09-16-2020 08:52 AM
Dear Teststand-Expert,
I am currently struggling with the following issue and would appreciate any available help 🙂
My Testsetup requires an executable to run. It is started once and used to interact with python-scripts which are called by teststand during the whole procedure of testing.
I am able to start the executable and since I want it to keep running I use "No wait" as a wait condition.
When finished with all tests I use C/C++ DLL call to Kernel32.dll to Terminate it's process and close the handle. This seems to work.
But what I need after starting the exe is a possibility to read the print of the console of that executable. This application loads a driver to external hardware which does only just write an error message to the console if loading failed.
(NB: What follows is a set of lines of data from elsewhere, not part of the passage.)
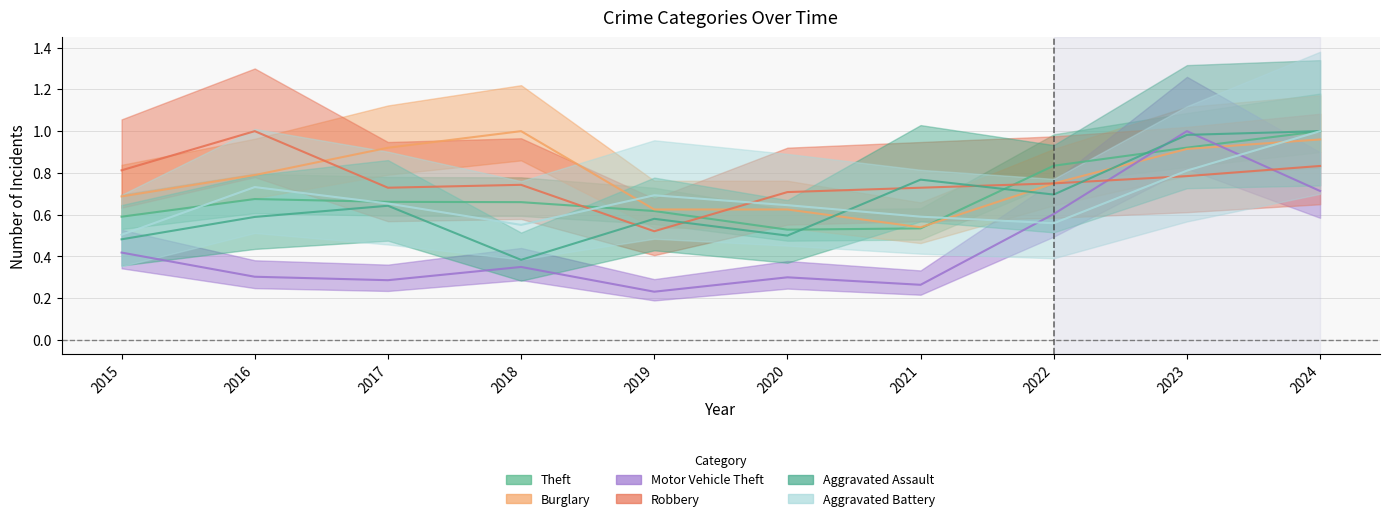

How many intersections are there between Robbery and Burglary?

2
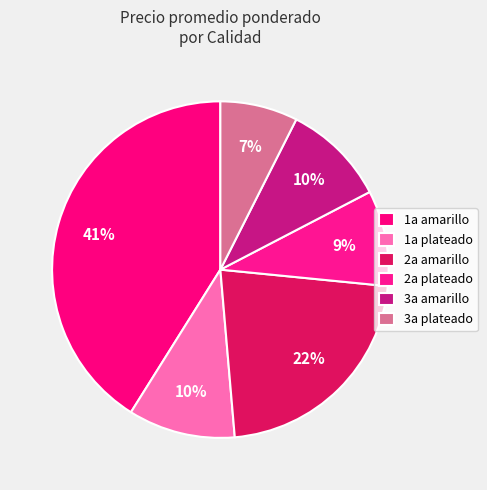

Count the number of slices in the pie.

6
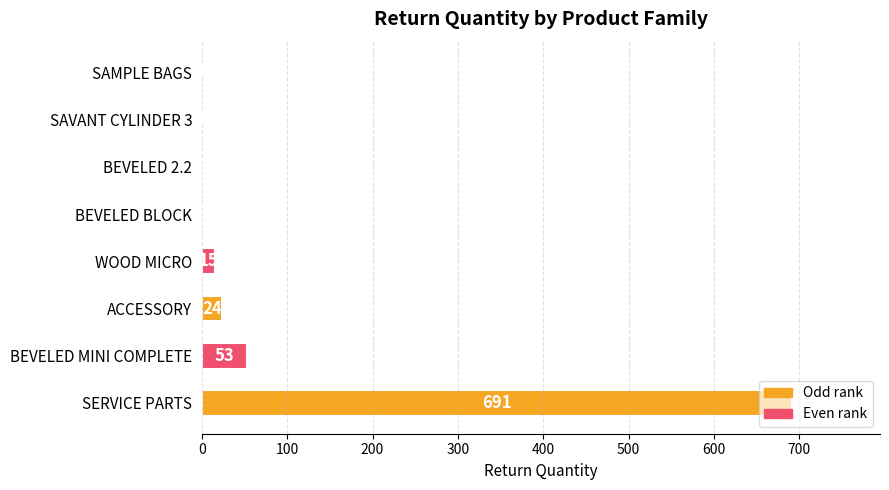

What is the greatest value displayed?

691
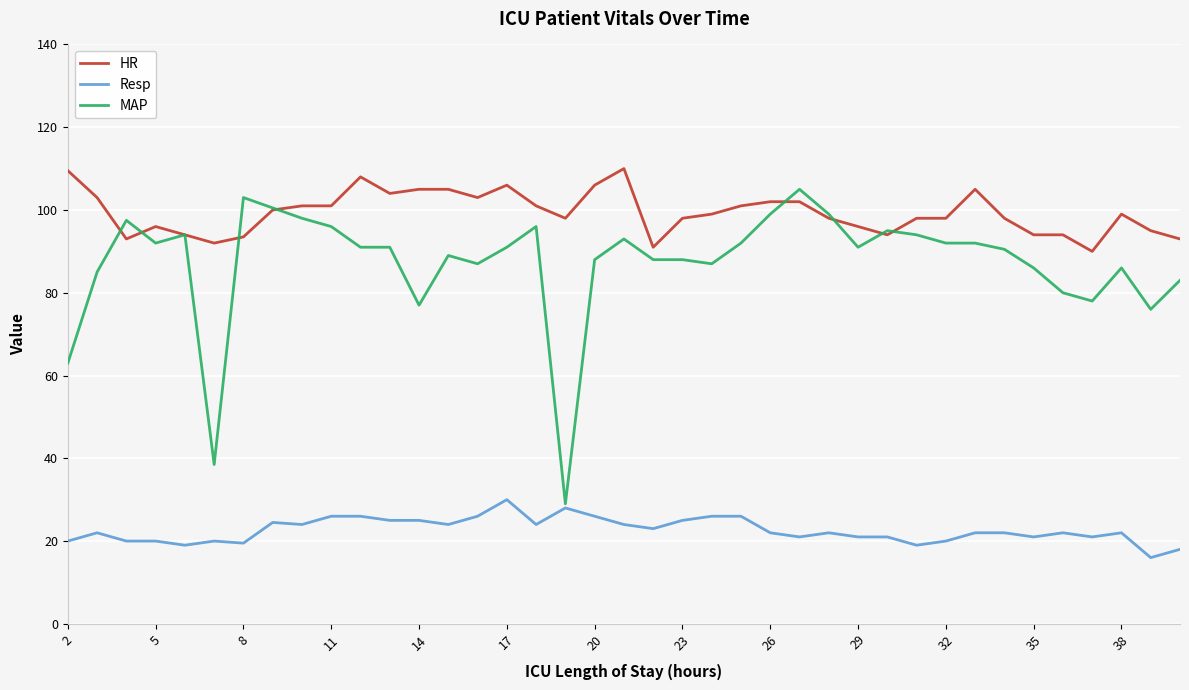

True or false: Resp and HR intersect in this chart.

False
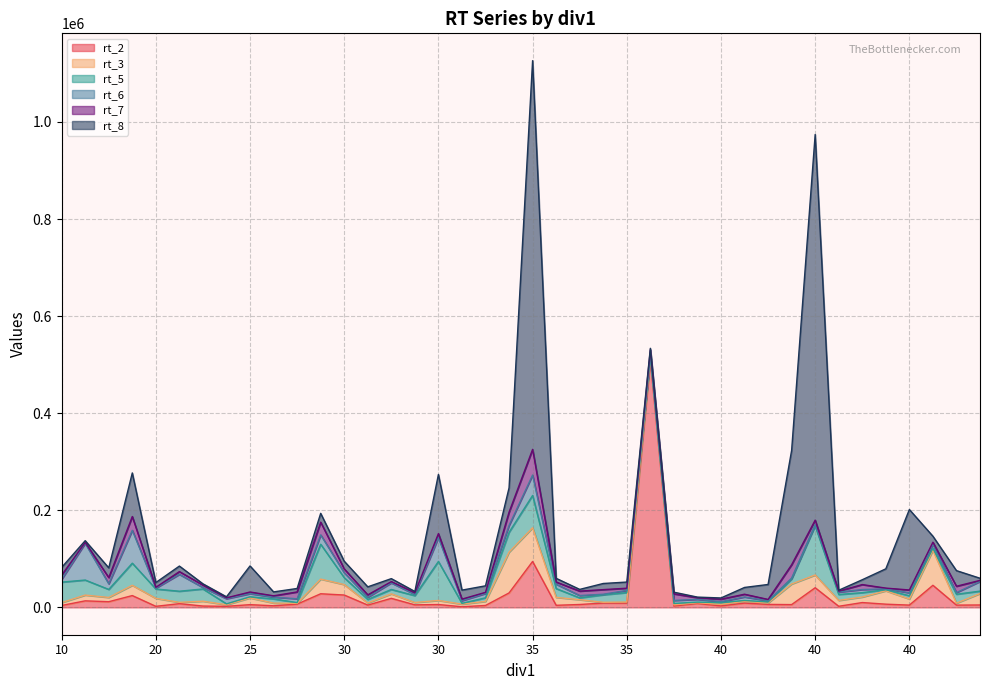

The rt_8 series shows 6433 at 10. True or false?

False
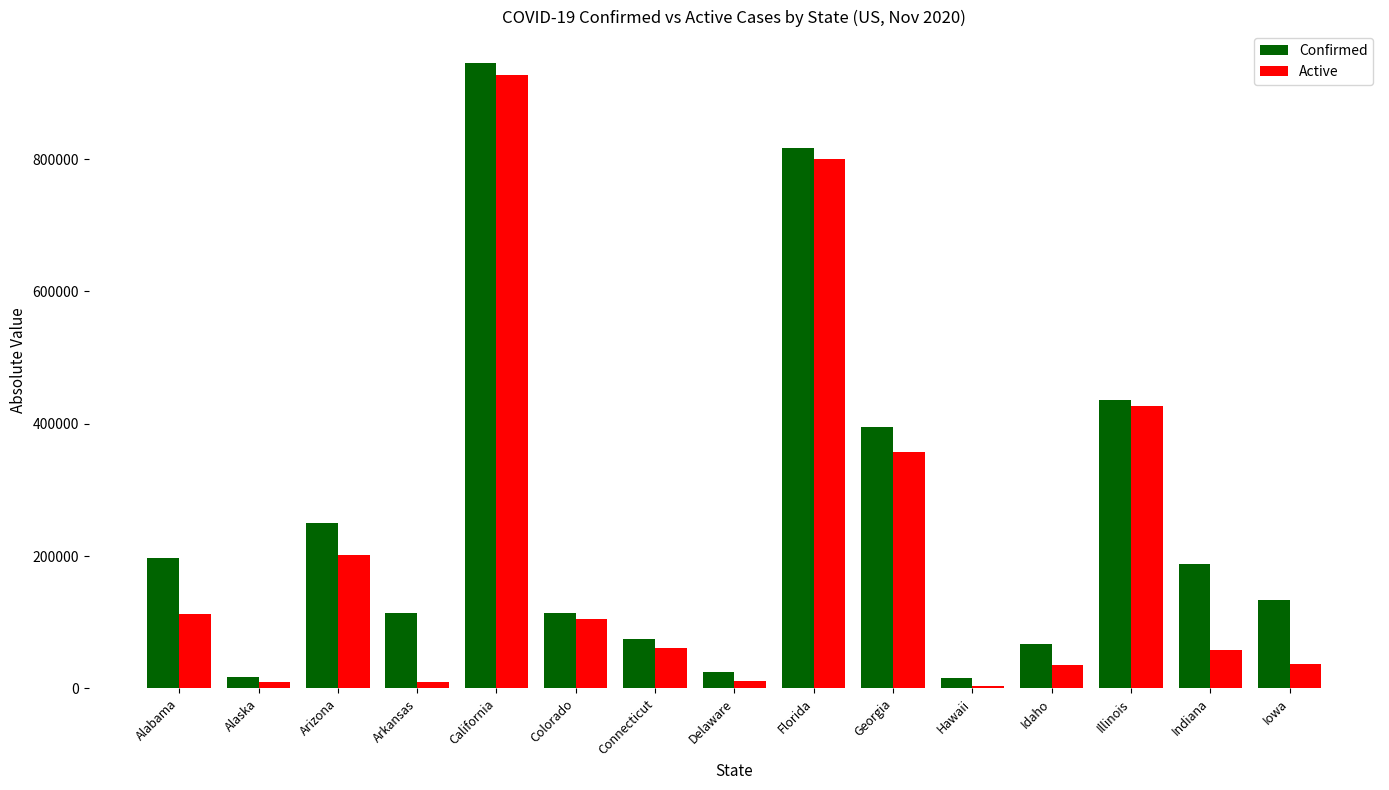

What is the difference between the highest and lowest values at Colorado?

10417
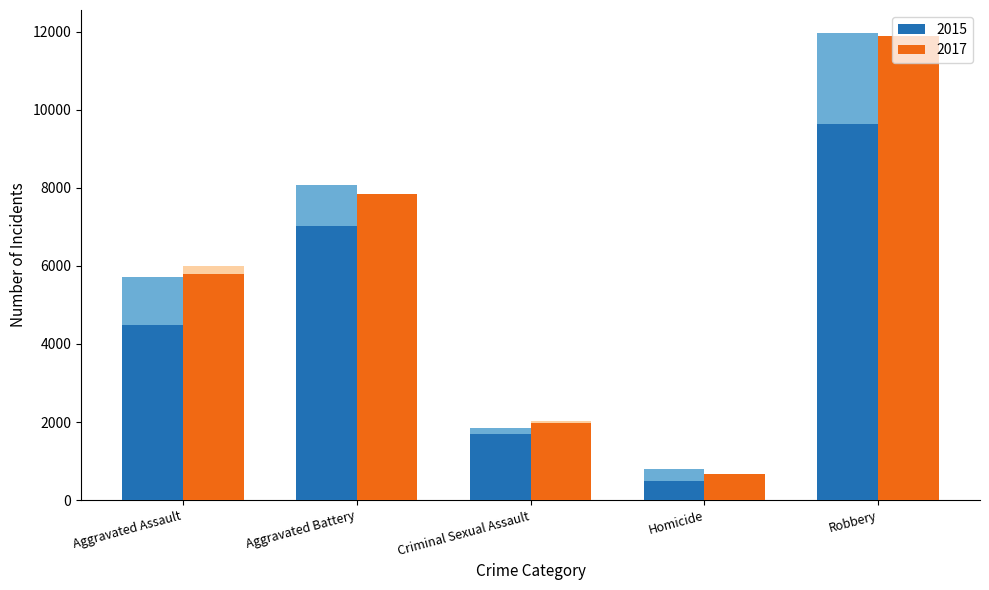

At which category does the chart reach its peak across all series?

Robbery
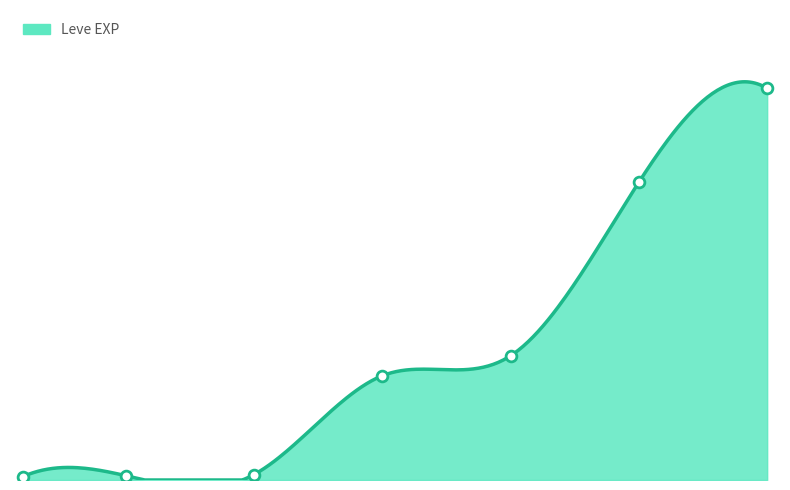

What is the ratio of the value at 25 to the value at 10?

55.6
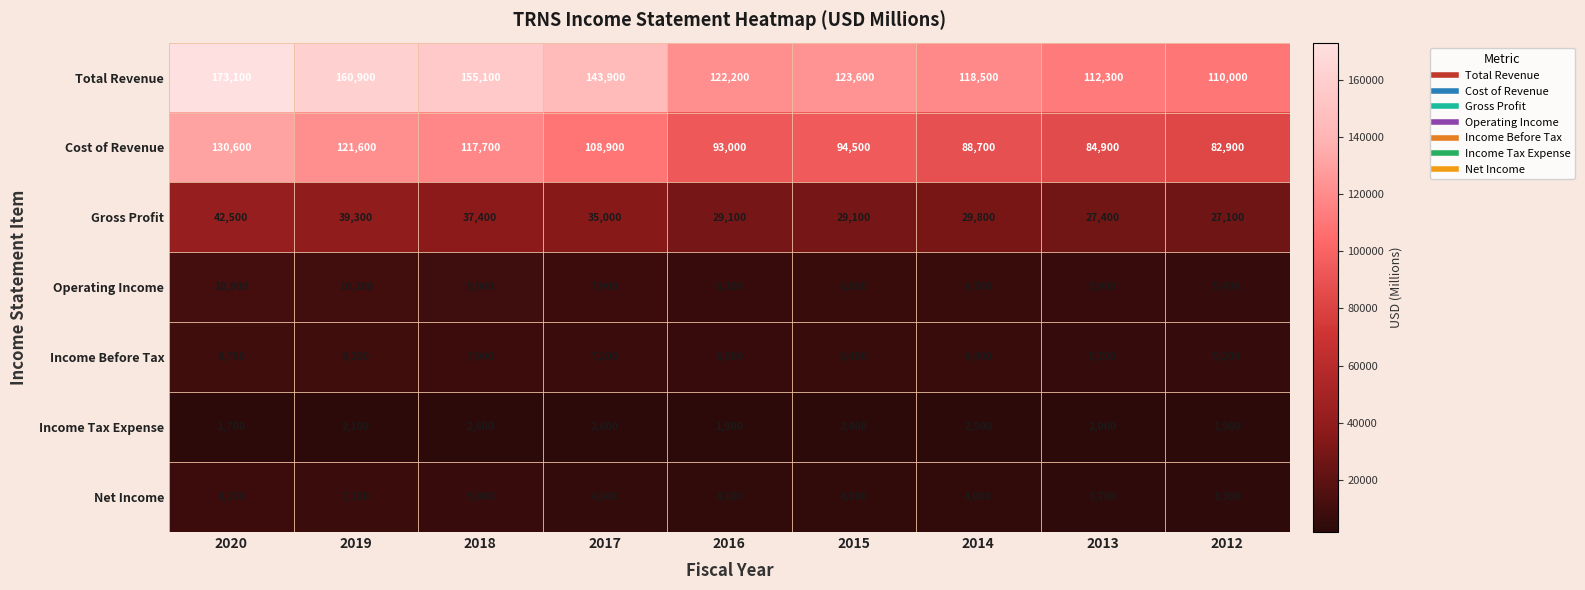

True or false: Operating Income has a value of 10200 at 2019.

True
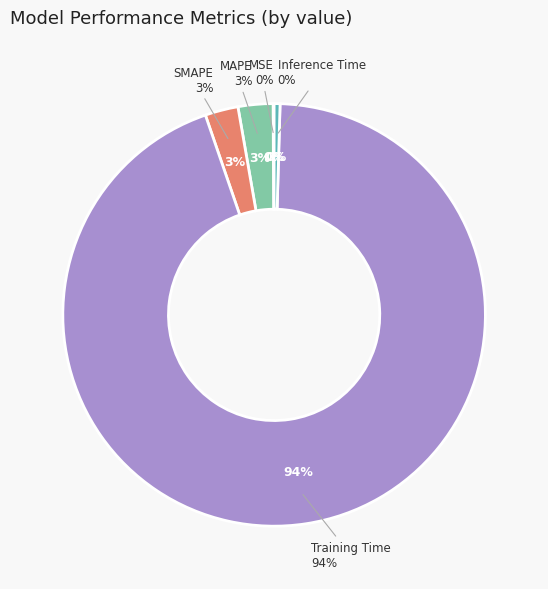

To the nearest percent, what is the average slice percentage?

20%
Since I want to skip all tests if the driver could not load, I need a possibility to read this print back before continuing.
When I set wait Condition to "wait for exit" I do get the message that I want but of course I want to read this message while the executable is still running...
Is there any way to pipe the command window print to teststand so that I can parse those outputs?
Thanks for all your comments 🙂
mb86
10-01-2020 11:02 AM
Do you own the executable source? Update the source to use TestStand SyncManger Queue, then in your sequence DeQueue the information you want.
If you don't own the source, create a Wrapper assembly, that will launch the existing exe and return any messages. Now update your sequence to call the wrapper assembly and get the response.
10-01-2020 03:44 PM - edited 10-01-2020 03:44 PM
Maybe try to redirect the stdout/stderr into a temporary file and read it from TestStand?
10-05-2020 02:28 AM
Currently I'm doing exactly what Mateusz suggests. This way is functional but more of a workaround.
Unfortunately I do not own the code. It is used by other colleagues who might not be willing to go the extra mile for testing integration.
Thanks for the hint regarding wrapping, ee-jallen. I'll investigate and see if it helps.